Half the people in Utah think the Mormon church runs things around here. The other half knows it does.
Polls say that about 70 percent of Utahns identify themselves as Latter-day Saints. Just between you and us beer guzzlers over here at Smartbomb, we also know that about half of that 70 percent sometimes drink but haven’t been spotted down at the ward for awhile.
Most of the time, the 35 percent who don’t visit church regularly don’t mind that the other 35 percent—the tithe payers—run the show in Utah. But sometimes they do mind.
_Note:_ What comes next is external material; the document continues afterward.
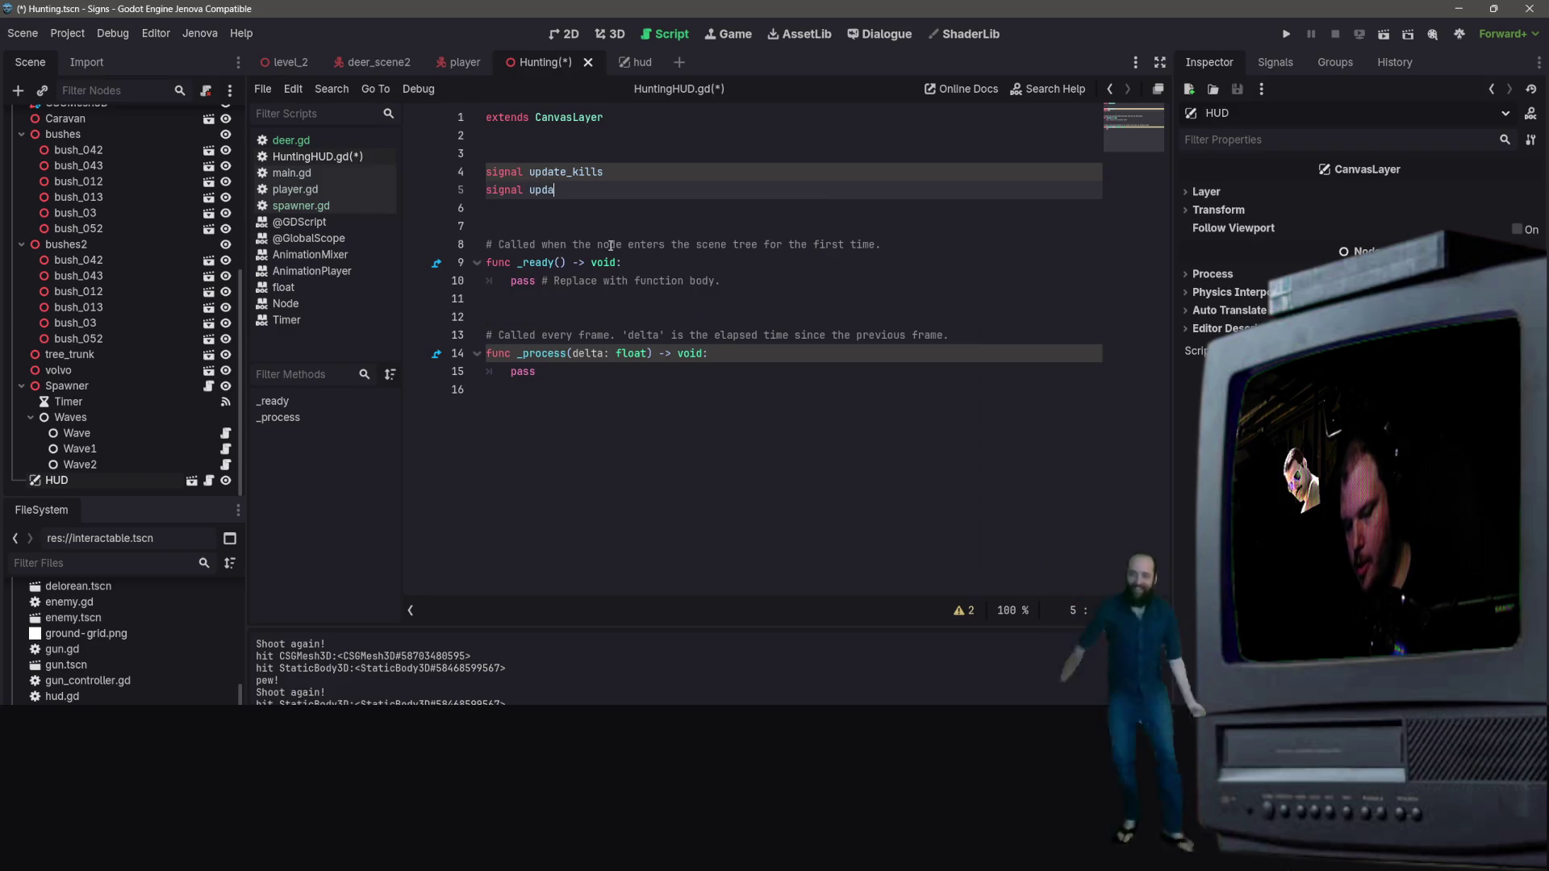
text(te_missed)
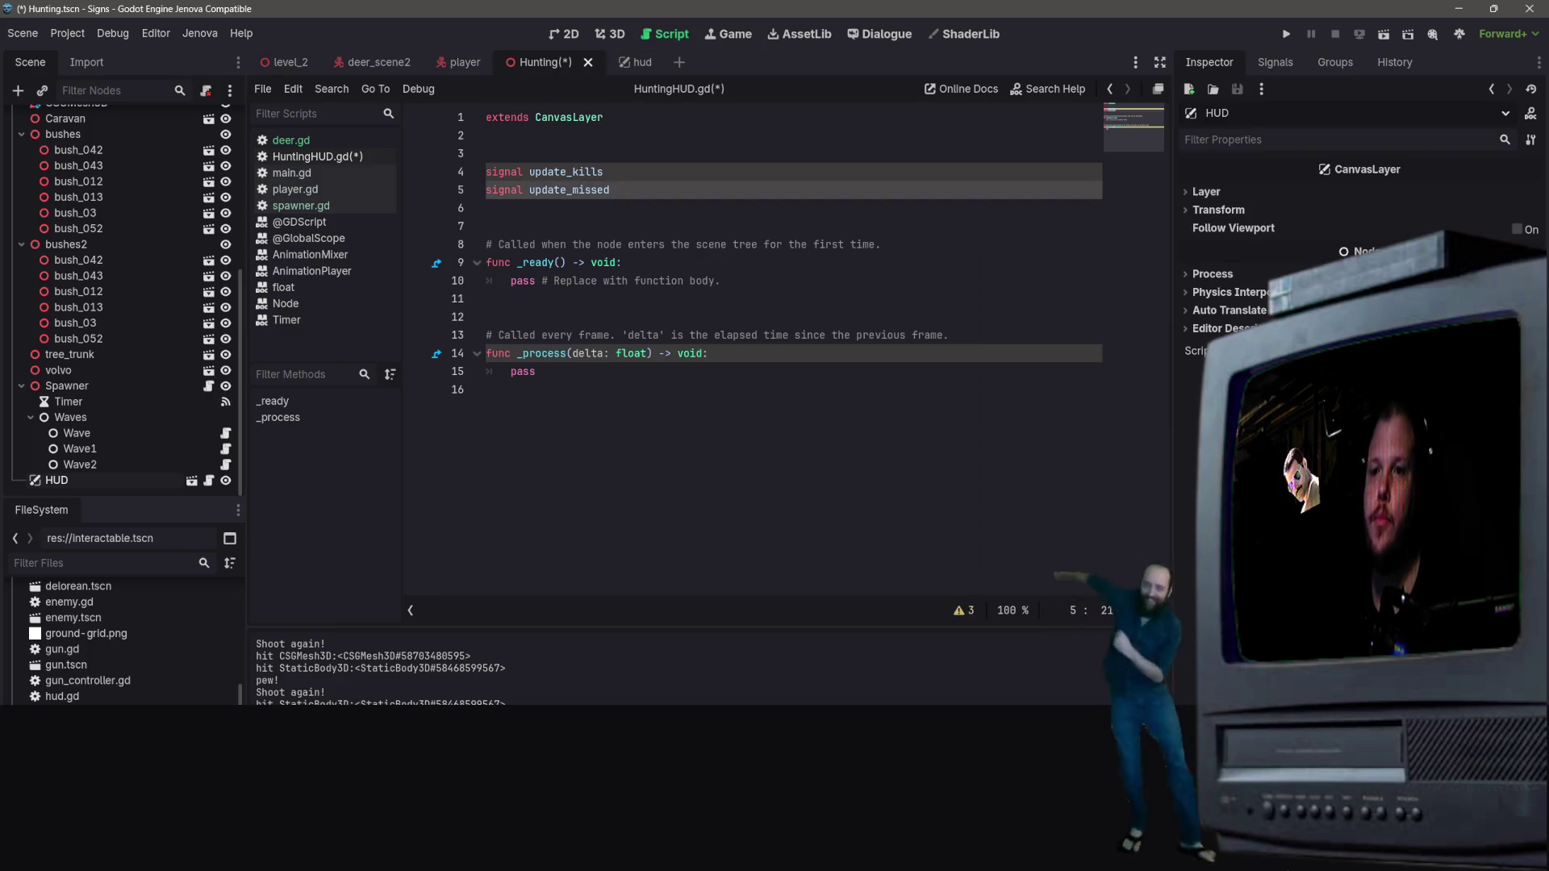
drag(756, 197, 486, 172)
When half of the Jack Mormons team with the 30 percent who aren’t Mormon, Jack or otherwise, then there’s a ruckus with a split of about 50/50. (Call it fuzzy math, whatever.)
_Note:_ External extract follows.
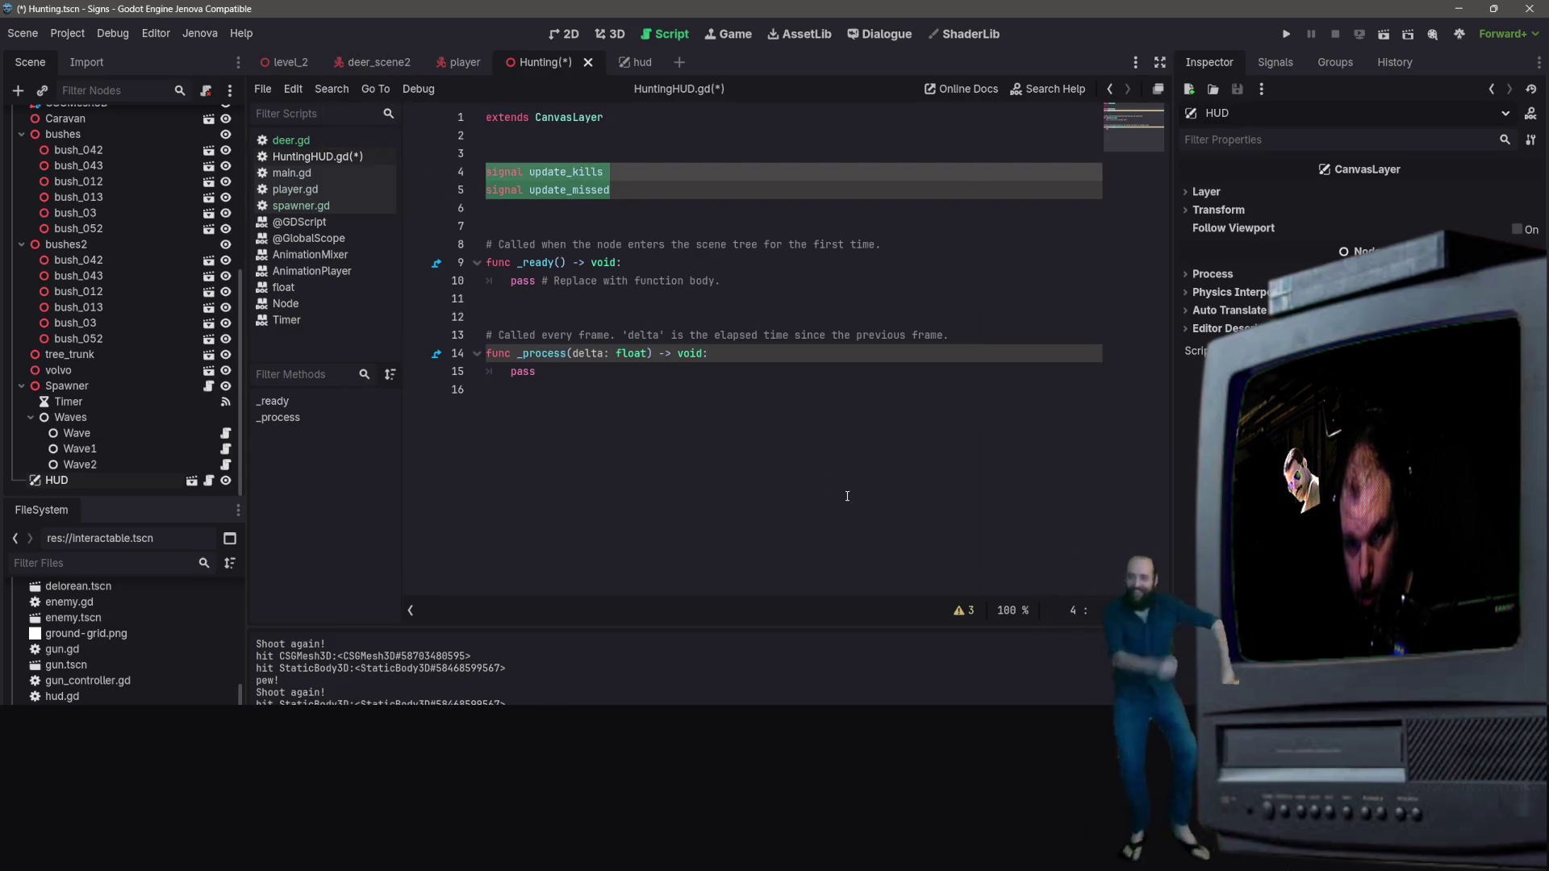
key(ctrl+s)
• When the Salt Lake Tribune pulled the covers back on what’s being called the “Mormon Olympics,” there were a lot of ‘I-told-you-sos’ passed around. It seems that the Utah Travel Council—you know, the one supported by tax dollars, rather than tithing—is directed by one Spence Kinard, the former voice of the Mormon Tabernacle Choir. When visiting journalists were referred to the Travel Council recently by the Salt Lake (Olympic) Organizing Committee, Kinard set them up with a public relations crew from the LDS tower of power.
Some of the visiting journalists were non-plused, calling it a bait and switch that held them hostage to a two-day-long spin on all things Mormon. A lot of ducking and finger-pointing followed. The episode miffed Mitt Romney, who had ironically been making public toasts with orange juice in Champagne flutes in an effort to prove that these will not be the Mormon Games. Romney is, of course, LDS. True to form, Kinard insisted that since the LDS religion is the biggest one in Utah, there was no issue of separation of church and state.
That about said it all. If a conflict of interest fell on Mormon leaders who didn’t recognize it, would it still be a conflict? Some places, perhaps—but not here.
• Mayor Rocky Anderson called recently to say he didn’t like being called a “Boy Scout,” which City Weekly did in our March 15 “Hits & Misses” column. The mayor insisted that he was doing something good by designating Pioneer Park as a protest zone during the 2002 Winter Games. We’re unsure why the mayor doesn’t like Boy Scouts. The downside for protesters: Beer cannot be sold in parks, according to state law.
The mayor also is in a spat with David Greer, the president of the Salt Lake City police union. Rocky said he doesn’t want to deal with Greer anymore when negotiating a contract for police officers because the long-time union representative has been throwing his weight around and saying abusive things. Some of Rocky’s former employees might find the comments ironic. Here at Smartbomb we considered broaching the irony to the mayor, but in the end thought better of it.